Syrian and Russian forces on Thursday kept up military pressure on Syria’s rebel-held Eastern Ghouta as their controversial unilateral truce failed to yield a humanitarian breakthrough.
More than 40 trucks loaded with aid were unable to reach the 400,000 people living in the battered enclave, prompting fresh calls for a UN ceasefire to be implemented.
A five-hour daily “pause” announced by Moscow on Monday has led to a reduction in the bombardment that killed hundreds in only a few days and sparked global outrage last month.
Photo: EPA-EFE
However, a corridor offered by Russia for civilians to flee remained ostensibly empty for a third day running, with distrust running high on both sides.
Jan Egeland, head of the UN’s humanitarian task force for Syria, said he hoped aid convoys might be able to enter Eastern Ghouta “in the next few days.”
“We may have the first facilitation letter, permit from the government, to go to [the main Eastern Ghouta town of] Douma in a very long time,” he said, but added that “five hours is not enough” of a window.
Syrian aircraft on Thursday carried out airstrikes before the 9am start of the daily “truce,” killing nine civilians, the Britain-based Syrian Observatory for Human Rights said.
Ground battles were also taking place in al-Shaifuniyah, which lies in the enclave’s northeastern region and has been extensively destroyed in recent days.
A spokesman for the Syrian Civil Defence volunteer rescue group, known as the “White Helmets,” said access to the area had been very difficult.
“There is hardly any life there.

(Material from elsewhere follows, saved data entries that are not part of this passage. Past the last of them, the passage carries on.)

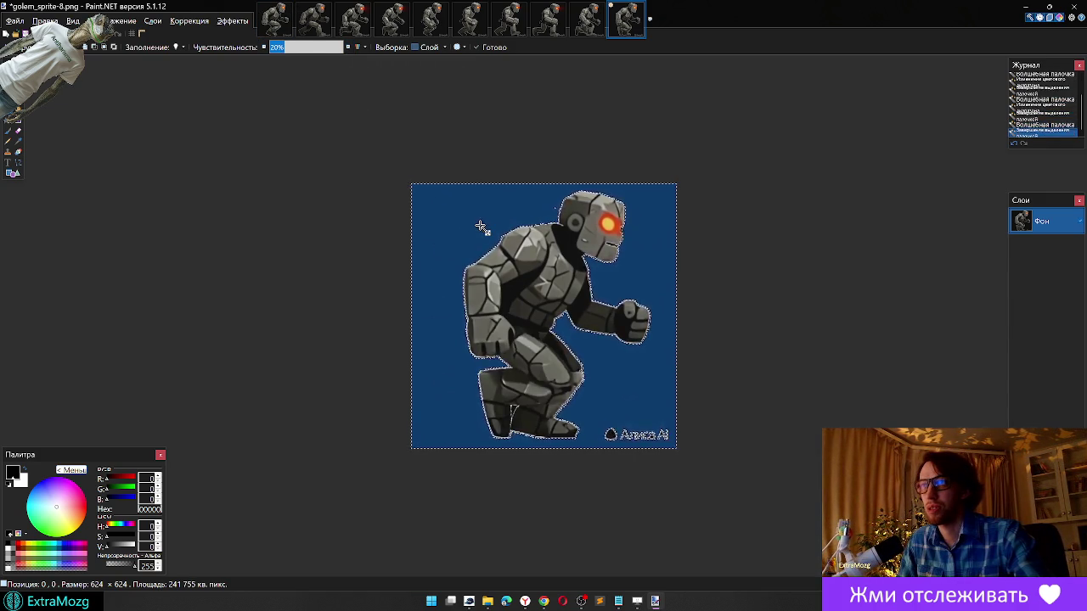
key("Delete")
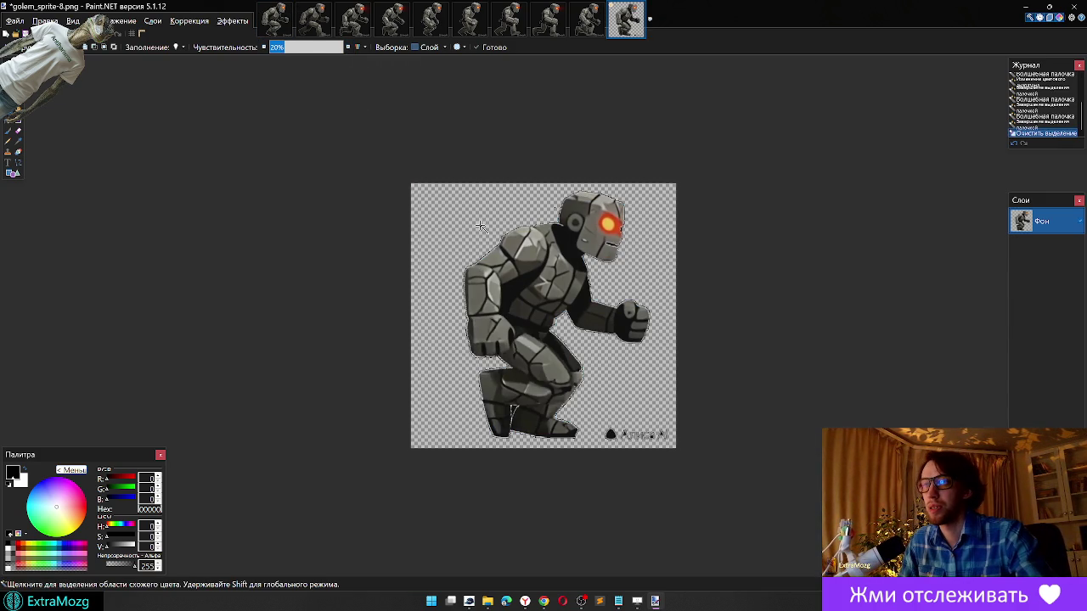
Step: Erase golem_sprite-9's dark background at 20% tolerance
left_click(275, 19)
left_click(446, 226)
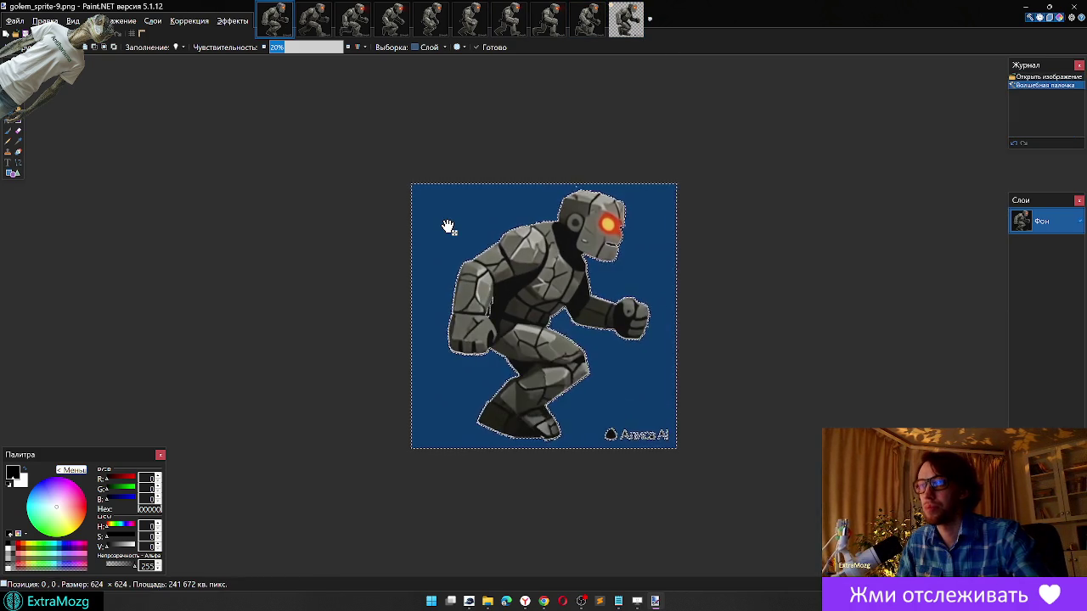
key("Delete")
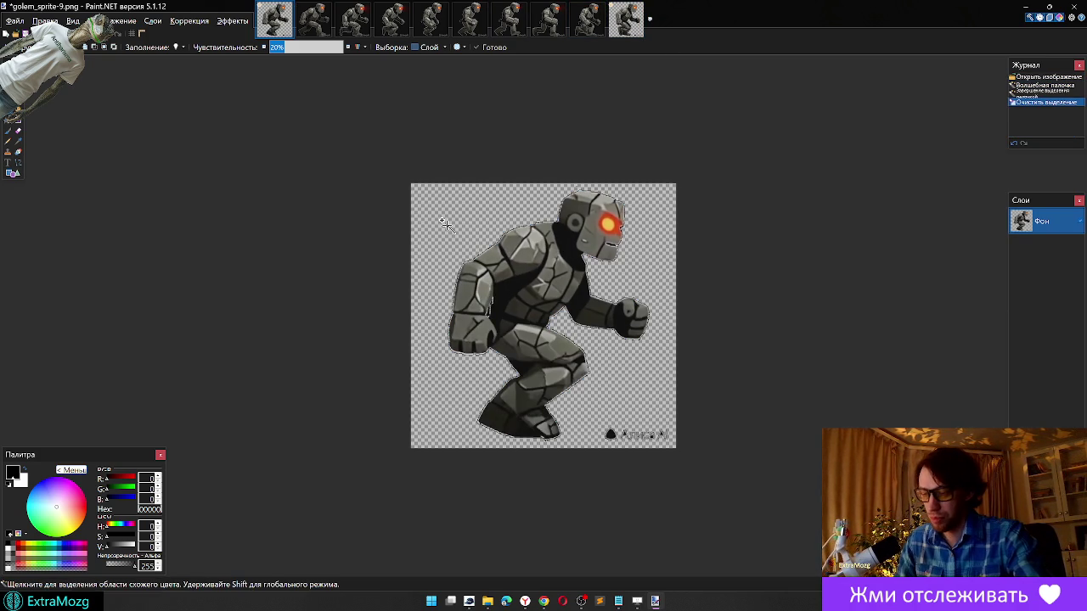
Step: Set the Magic Wand to about 15% and erase golem_sprite-0's background
left_click(313, 19)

It is completely destroyed and there are people under the rubble,” Siraj Mahmud told reporters.
The Russian daily “pause” falls far short of a 30-day ceasefire voted for by the UN Security Council on Saturday, which has yet to be implemented.
The US on Thursday called on Moscow to pressure Syrian President Bashar al-Assad’s regime to respect evacuation attempts.
“The failed ceasefire called into question Russia’s commitment to de-escalate violence and negotiate a political solution,” Pentagon spokeswoman Dana White said. “We do not seek a conflict with the Syrian regime, but we call on Russia to restrain the Assad regime, de-conflict counterterrorism operations with the coalition and de-escalate the remaining battlefields of the Syrian civil war.”
Washington is asking the Security Council to set up a new inquiry on chemical weapons attacks in Syria following reports of suspected chlorine gas use in Eastern Ghouta, a draft resolution obtained by reporters on Thursday showed.
The Syrian government has denied using chemical weapons and Russia has questioned UN findings that it carried out sarin and chlorine attacks.
It was unclear when the US proposal, or a separate Russian draft resolution, on the Syrian chemical inquiry would come to a vote.
The observatory said a child suffocated to death and 13 other people fell ill from a suspected chlorine attack on Sunday in the besieged enclave.
A joint Syrian and Russian air campaign, which was launch on Feb. 18, killed up to 100 civilians per day until the Russian “humanitarian pause” was announced this week.
However, the death toll has continued to mount.
In the town of Hazeh, rescuers working with rudimentary equipment were painstakingly hoisting buckets of gravel from a basement where they feared up to 21 were buried alive by an airstrike on Feb. 20.
They have only retrieved six bodies so far.
Three-quarters of all private housing in Eastern Ghouta have been damaged and hundreds of civilian need life-saving medical evacuations, the UN said.
Moscow and Damascus accused anti-regime forces in Eastern Ghouta of deliberately shelling the designated safe passage to prevent civilians from leaving and keep them as human shields.
“Over the last three days, people have failed to leave the Eastern Ghouta. Illegal armed formations have taken people hostages and do not let them leave the danger zones,” a Russian military statement said, claiming “dozens” of civilians tried to leave on Thursday.
However, journalists at the Wafideen checkpoint, through which civilians were asked to evacuate the enclave, said no movement was reported.
The only civilians believed to have fled since the “pause” took effect were an older Pakistani couple who had remained in Ghouta throughout the seven-year conflict, but decided to leave when the violence increased.